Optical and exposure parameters
--

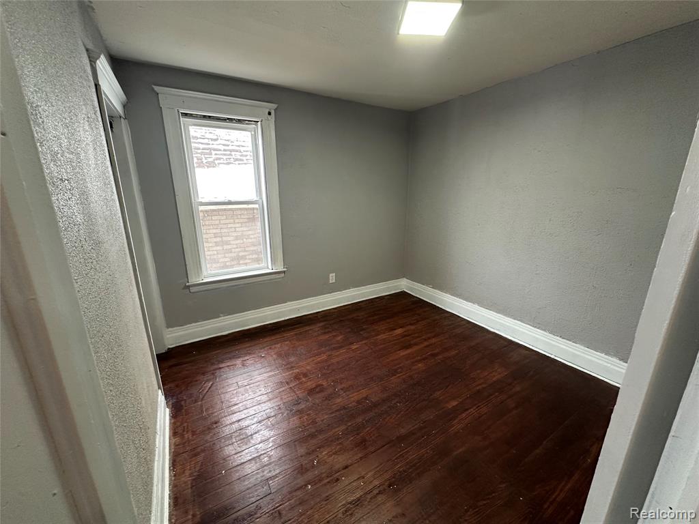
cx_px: 350
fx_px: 283
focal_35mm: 14
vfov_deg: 85.7
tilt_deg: -15.4
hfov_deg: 102.1
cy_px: 262
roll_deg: +0.0
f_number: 2.2
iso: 160
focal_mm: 2.22
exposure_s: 1/60
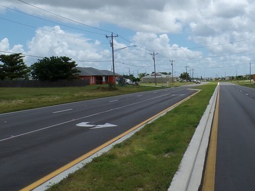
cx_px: 223
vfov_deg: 25.6
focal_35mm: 57
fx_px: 420
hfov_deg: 32.3
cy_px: 98
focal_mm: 4.3
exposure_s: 1/750
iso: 100
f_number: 5.8
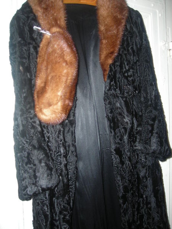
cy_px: 114
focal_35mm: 38
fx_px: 252
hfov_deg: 37.7
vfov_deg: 49.0
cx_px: 86
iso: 105
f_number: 3.2
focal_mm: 6.3
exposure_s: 1/60.1
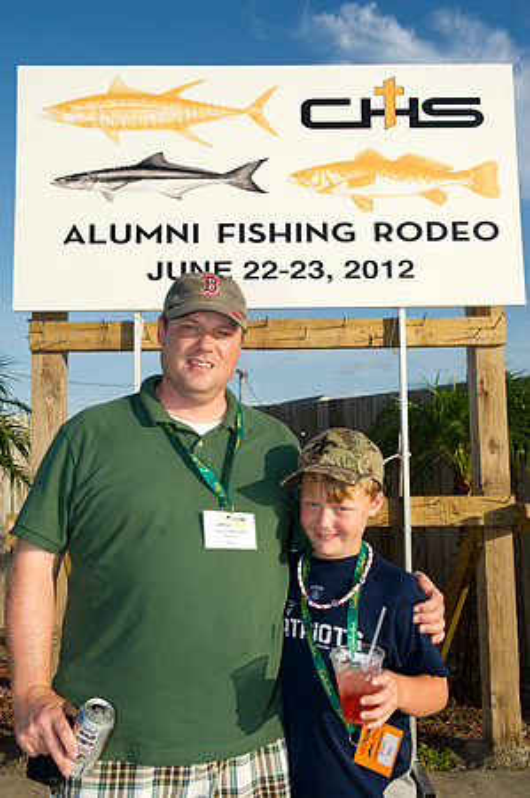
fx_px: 753
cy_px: 399
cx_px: 265
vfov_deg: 55.8
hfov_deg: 38.8
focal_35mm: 34
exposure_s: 1/250
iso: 200
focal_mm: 34
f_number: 8
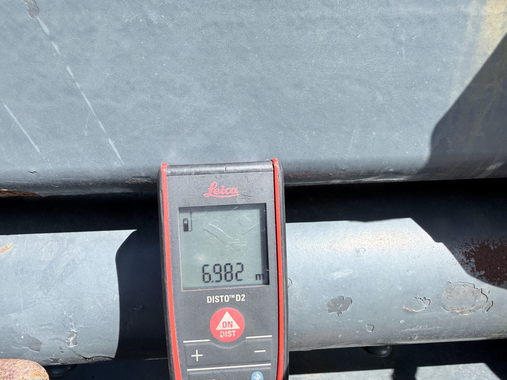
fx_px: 352
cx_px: 254
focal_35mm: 24
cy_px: 190
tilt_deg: -25.0
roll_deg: +2.0
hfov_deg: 71.6
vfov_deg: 56.8
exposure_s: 1/801
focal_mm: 2.22
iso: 50
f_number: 2.2
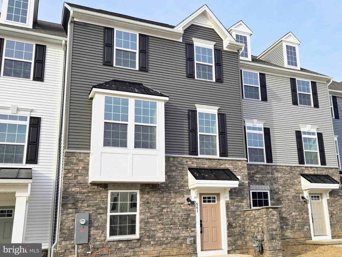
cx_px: 171
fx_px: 227
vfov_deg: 58.9
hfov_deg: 73.9
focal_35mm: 23
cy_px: 128
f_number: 1.8
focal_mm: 5.4
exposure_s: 1/1145
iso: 25
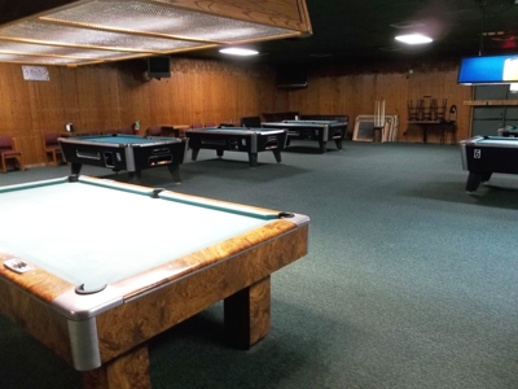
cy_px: 194
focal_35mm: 27
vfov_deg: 51.4
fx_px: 404
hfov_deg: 65.3
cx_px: 259
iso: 160
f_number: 3.5
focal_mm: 4.9
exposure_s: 1/10
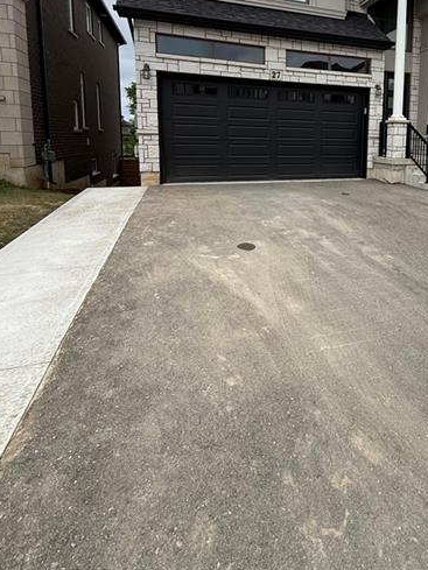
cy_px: 180
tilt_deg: -6.1
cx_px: 320
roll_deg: -1.6
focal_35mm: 22
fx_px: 363
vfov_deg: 73.5
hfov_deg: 58.0
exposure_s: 1/308
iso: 50
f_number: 2.2
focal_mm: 2.22
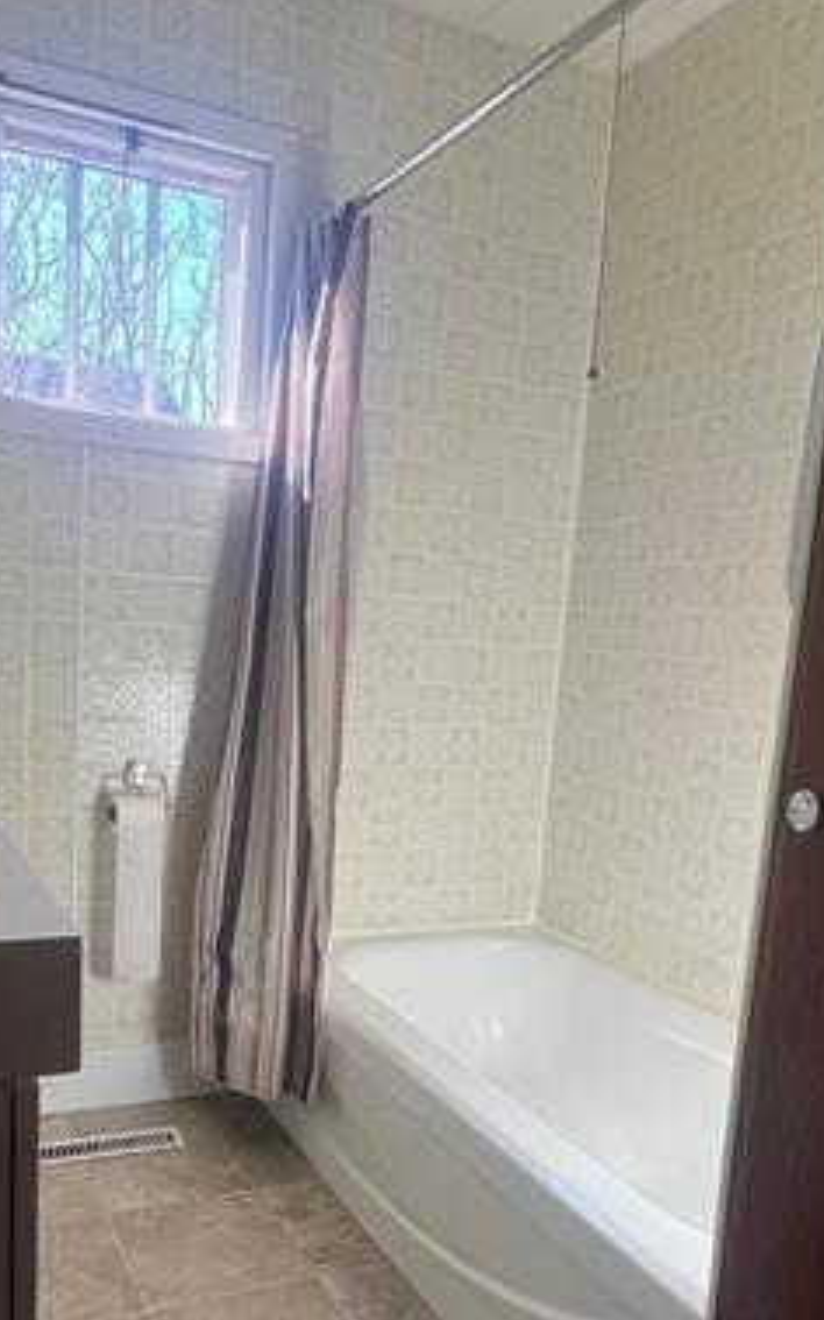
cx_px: 307
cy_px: 821
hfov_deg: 44.1
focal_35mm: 28
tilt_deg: -9.0
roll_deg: -2.6
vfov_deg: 65.6
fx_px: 1007
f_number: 1.8
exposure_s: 1/110
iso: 32
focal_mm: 1.57
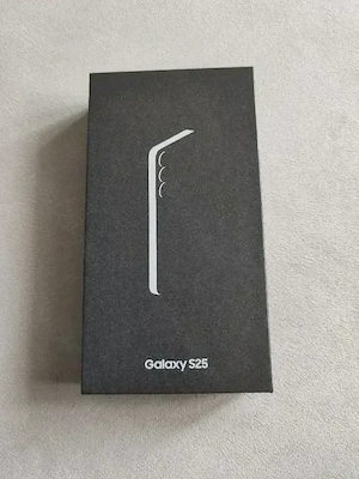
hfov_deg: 51.4
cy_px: 240
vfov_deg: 65.3
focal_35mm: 27
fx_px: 373
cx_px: 180
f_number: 1.9
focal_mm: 6.12
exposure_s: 1/100
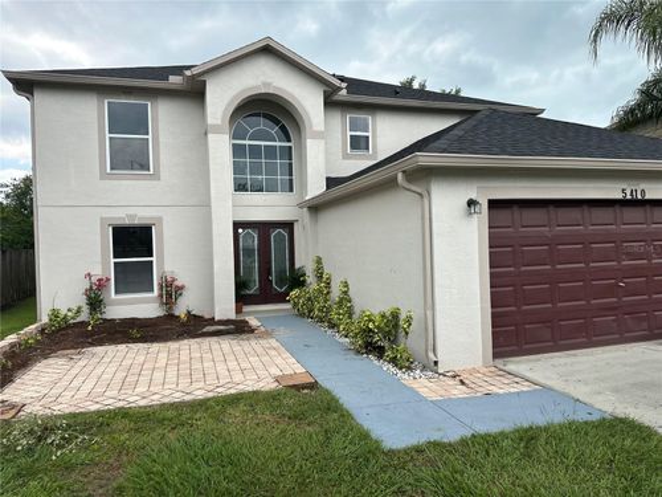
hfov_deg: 71.6
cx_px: 331
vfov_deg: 56.8
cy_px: 248
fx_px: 459
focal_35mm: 24
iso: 80
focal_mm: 6.86
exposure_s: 1/1289
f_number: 1.78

--

Task requirements: Could you output all the entries above exactly as written, leaving out the pictures?

Answer to the problem:
cx_px: 350
fx_px: 283
focal_35mm: 14
vfov_deg: 85.7
tilt_deg: -15.4
hfov_deg: 102.1
cy_px: 262
roll_deg: +0.0
f_number: 2.2
iso: 160
focal_mm: 2.22
exposure_s: 1/60
cx_px: 223
vfov_deg: 25.6
focal_35mm: 57
fx_px: 420
hfov_deg: 32.3
cy_px: 98
focal_mm: 4.3
exposure_s: 1/750
iso: 100
f_number: 5.8
cy_px: 114
focal_35mm: 38
fx_px: 252
hfov_deg: 37.7
vfov_deg: 49.0
cx_px: 86
iso: 105
f_number: 3.2
focal_mm: 6.3
exposure_s: 1/60.1
fx_px: 753
cy_px: 399
cx_px: 265
vfov_deg: 55.8
hfov_deg: 38.8
focal_35mm: 34
exposure_s: 1/250
iso: 200
focal_mm: 34
f_number: 8
fx_px: 352
cx_px: 254
focal_35mm: 24
cy_px: 190
tilt_deg: -25.0
roll_deg: +2.0
hfov_deg: 71.6
vfov_deg: 56.8
exposure_s: 1/801
focal_mm: 2.22
iso: 50
f_number: 2.2
cx_px: 171
fx_px: 227
vfov_deg: 58.9
hfov_deg: 73.9
focal_35mm: 23
cy_px: 128
f_number: 1.8
focal_mm: 5.4
exposure_s: 1/1145
iso: 25
cy_px: 194
focal_35mm: 27
vfov_deg: 51.4
fx_px: 404
hfov_deg: 65.3
cx_px: 259
iso: 160
f_number: 3.5
focal_mm: 4.9
exposure_s: 1/10
cy_px: 180
tilt_deg: -6.1
cx_px: 320
roll_deg: -1.6
focal_35mm: 22
fx_px: 363
vfov_deg: 73.5
hfov_deg: 58.0
exposure_s: 1/308
iso: 50
f_number: 2.2
focal_mm: 2.22
cx_px: 307
cy_px: 821
hfov_deg: 44.1
focal_35mm: 28
tilt_deg: -9.0
roll_deg: -2.6
vfov_deg: 65.6
fx_px: 1007
f_number: 1.8
exposure_s: 1/110
iso: 32
focal_mm: 1.57
hfov_deg: 51.4
cy_px: 240
vfov_deg: 65.3
focal_35mm: 27
fx_px: 373
cx_px: 180
f_number: 1.9
focal_mm: 6.12
exposure_s: 1/100
hfov_deg: 71.6
cx_px: 331
vfov_deg: 56.8
cy_px: 248
fx_px: 459
focal_35mm: 24
iso: 80
focal_mm: 6.86
exposure_s: 1/1289
f_number: 1.78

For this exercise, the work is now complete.